Usually these are sketches of after elections, when many Israelis pull out their foreign passports or the jobs that will win them lucrative jobs overseas, in an act reminiscent of football fans who, after a particularly humiliating loss in the derby, tear the scarf off their necks and swear that they are done with this team.
Only this time it seems that something really cracked. The feeling that demography is defeating democracy has never been stronger.
“Israel will not be Iran”, I try to reassure those around me, that many nearby are already broadcasting “about the luggage”. My words are not spoken abroad, I sincerely believe that Israel will not turn – certainly not overnight – into a dark dictatorship whose laws are guided by religion. Still, Iran may not be, but also a bad place between Turkey and Lebanon, for example, is a rather gloomy future.
Why did I choose these two? Because no matter how we look at it, there are similarities: in both cases, populist leaders, reinforced by religious priests, incited against an elite that was overrepresented in the corridors of power – and in both cases, masses of innocent supporters, who all in all wanted their voices to be heard, found themselves under a government they did not wish for. It destroyed Lebanon forever. Turkey (which was replaced by an elitist “democracy” Muslim leadership that preserved Western values under the auspices of the military) has changed from one end to the other, and to say the least, not for the better.
The struggle between the right and the left hardly bothers me, and therefore the fact that Itamar Ben Gabir will enter an office tailored to his needs, the “Ministry of National Security”, is in my eyes nothing more than an unfortunate expression of a legitimate aspiration of the majority of Israeli citizens: to start speaking to the Arabs in Arabic.
If the governments of Israel for generations had done this, we would not now need a clown who is also a convicted felon who did not serve in the army, to manage Israel’s internal security, when the only asset he brings with him to the important office is mainly a belligerent style.

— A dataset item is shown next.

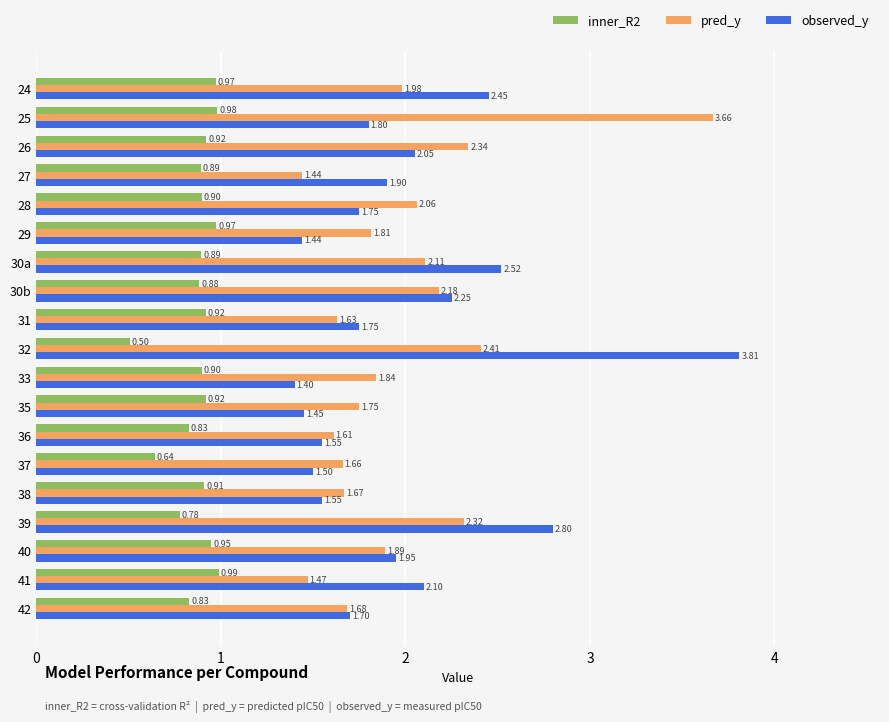

What is the sum of all pred_y values?

37.5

And despite the bad impact of this, whoever is pressured and decides to fold from here, is wrong. The first time he is wrong because public opinion is a pendulum. Those who until yesterday were horrified by the deterioration of personal security, are already horrified today when they see who is appointed to manage Israel’s economic affairs. With all due respect to the threats from outside, Bezalel Smotrich in the Treasury and Yitzhak Goldknopf in Housing, plus Moshe Gafni as chairman of the finance committee, are a different kind of threat, which will soon become very tangible. I want to say – despite the feeling that all is lost, public opinion is a fickle matter.
But there is a deeper confusion: the suitcase packers are also wrong when they tie crowns to the heads of the places to which they are thinking of immigrating. Israel, for all its discouraging complexity, is still one of the best places in the world to live. It’s true, it’s a lie, it’s true that religion is involved in state life more than it should be in reformed countries, it’s true that there is a constant security threat, but when it comes to domestic issues, Israel is not fundamentally different from most of the places my friends turn their eyes to: just as Tel Aviv is not a representative sample of Israeliness but the liberal tip Its secular, so is New York, San Francisco, London, Paris – and the list goes on.

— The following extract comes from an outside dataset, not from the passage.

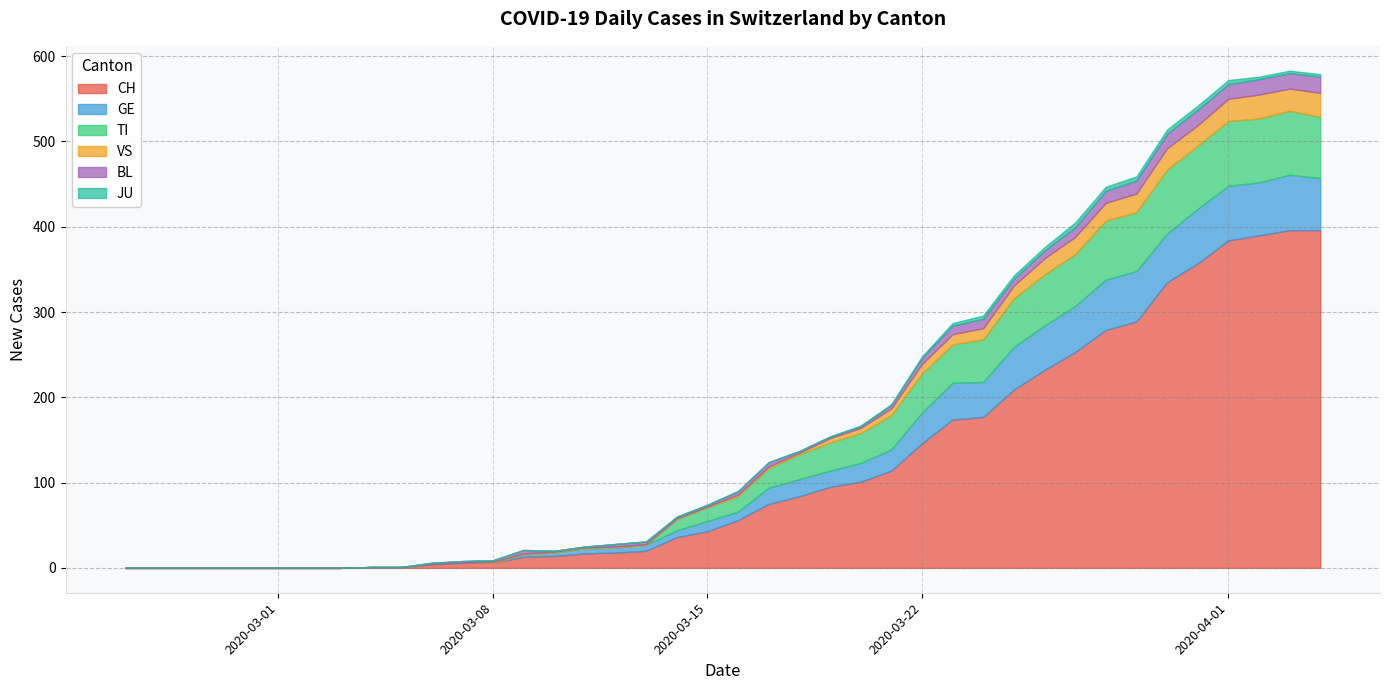

What is the highest value of the CH series?

396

With all due respect to Manhattan liberals, most Americans voted for Trump and most Britons voted for Brexit – as a glorious act of stupid national separatism (today they are paying the price, and this is just the beginning). That is, chauvinism steeped in religion is the new-old opium for the masses, one that will always enchant many. My friends who indulged in the dream of relocation, will discover after they have assimilated into their new living environment, that Ben Gavirim and their supporters are everywhere, even when they speak in English.
The fact that the thoughts about immigration from here originate from a mistake – and will eventually turn out to be a mistake, does not mean that the phenomenon should not worry everyone whose eyes are in their head. Mainly because collective disappointment is a contagious matter, which may turn into a real epidemic. Because among us, who are the ones leaving? Those who have an alternative. Educated and enlightened people who are worried about what demography is doing to democracy (there is an internal contradiction in this, of course, so it will be emphasized: what religious demography is doing to progressive democracy), who accept the voter’s decision on them, but decide not to be with us anymore. Their departure could be the difference between a reversible process that is an expression of public displeasure, and a process that feeds itself and spins like a tornado.
Therefore, even as someone who does not really sit on the suitcases, I am anxious about the following: Israel may not be Iran, certainly not “that” Germany, but even if we become “only” Turkey, it will be the beginning of the end.